(Available records)

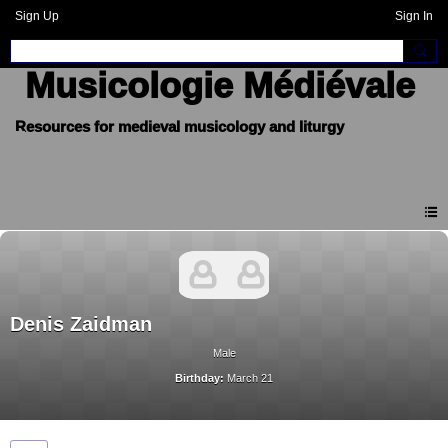
Sign Up
Sign In
Musicologie Médiévale
Denis Zaidman
Male
Birthday:
March 21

(End Available records)

Action item: Can you pull every line of text from all the records above and reproduce each one verbatim, leaving the pictures out of your answer?

Final answer:
Sign Up
Sign In
Musicologie Médiévale
Denis Zaidman
Male
Birthday:
March 21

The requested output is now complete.